**Exercise brief:** Copy each line below that includes "Hawaii".

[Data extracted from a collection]

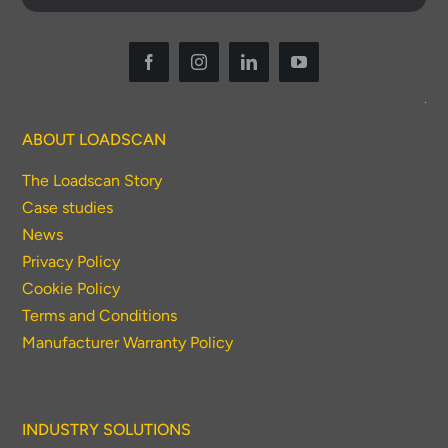
ABOUT LOADSCAN
The Loadscan Story
Case studies
News
Privacy Policy
Cookie Policy
Terms and Conditions
Manufacturer Warranty Policy
INDUSTRY SOLUTIONS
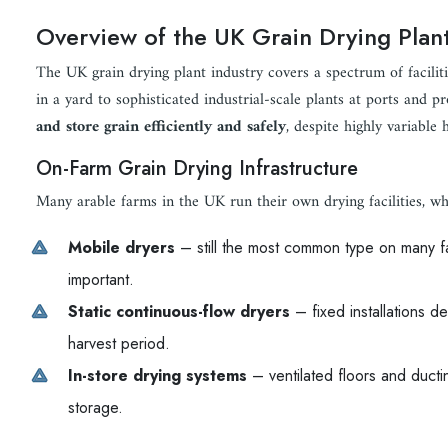
Overview of the UK Grain Drying Plant
The UK grain drying plant industry covers a spectrum of facilit
in a yard to sophisticated industrial-scale plants at ports and 
and store grain efficiently and safely
, despite highly variable 
On-Farm Grain Drying Infrastructure
Many arable farms in the UK run their own drying facilities, wh
Mobile dryers
– still the most common type on many far
important.
Static continuous-flow dryers
– fixed installations de
harvest period.
In-store drying systems
– ventilated floors and ductin
storage.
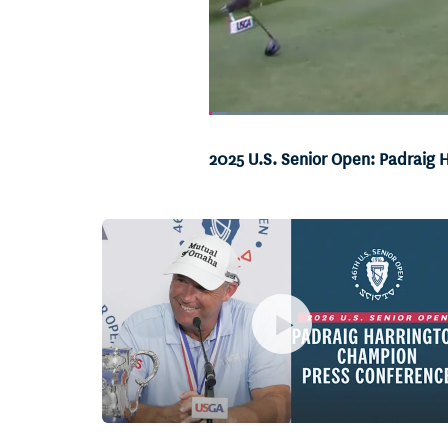
Loaded
:
1.94%
Current
0:06
/
Duration
34:26
Pause
Unmute
2025 U.S. Senior Open: Padraig H
Time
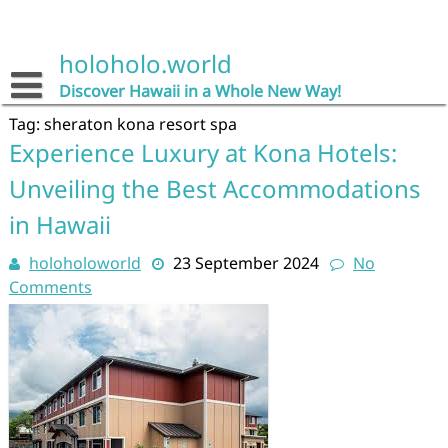
Skip
to
content
holoholo.world
Discover Hawaii in a Whole New Way!
Tag:
sheraton kona resort spa
Experience Luxury at Kona Hotels:
Unveiling the Best Accommodations
in Hawaii
holoholoworld
23 September 2024
No
Comments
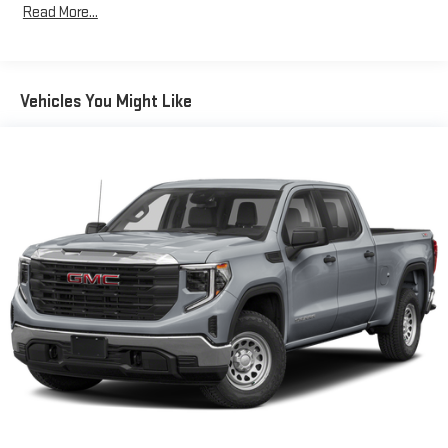
Read More...
Vehicles You Might Like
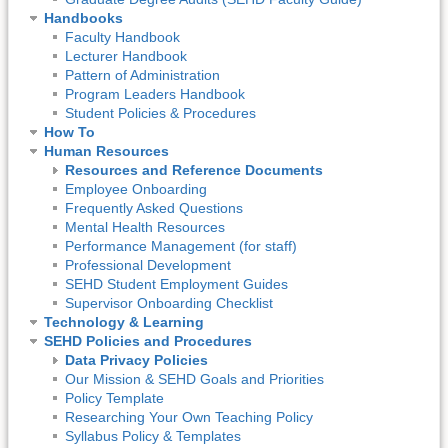
Handbooks
Faculty Handbook
Lecturer Handbook
Pattern of Administration
Program Leaders Handbook
Student Policies & Procedures
How To
Human Resources
Resources and Reference Documents
Employee Onboarding
Frequently Asked Questions
Mental Health Resources
Performance Management (for staff)
Professional Development
SEHD Student Employment Guides
Supervisor Onboarding Checklist
Technology & Learning
SEHD Policies and Procedures
Data Privacy Policies
Our Mission & SEHD Goals and Priorities
Policy Template
Researching Your Own Teaching Policy
Syllabus Policy & Templates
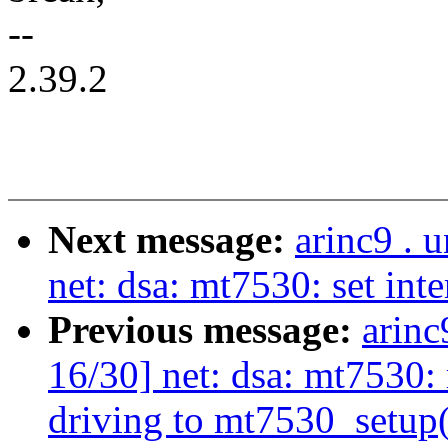
--
2.39.2
Next message:
arinc9 . 
net: dsa: mt7530: set int
Previous message:
arinc
16/30] net: dsa: mt7530
driving to mt7530_setup(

**Response:**
Discover Hawaii in a Whole New Way!
in Hawaii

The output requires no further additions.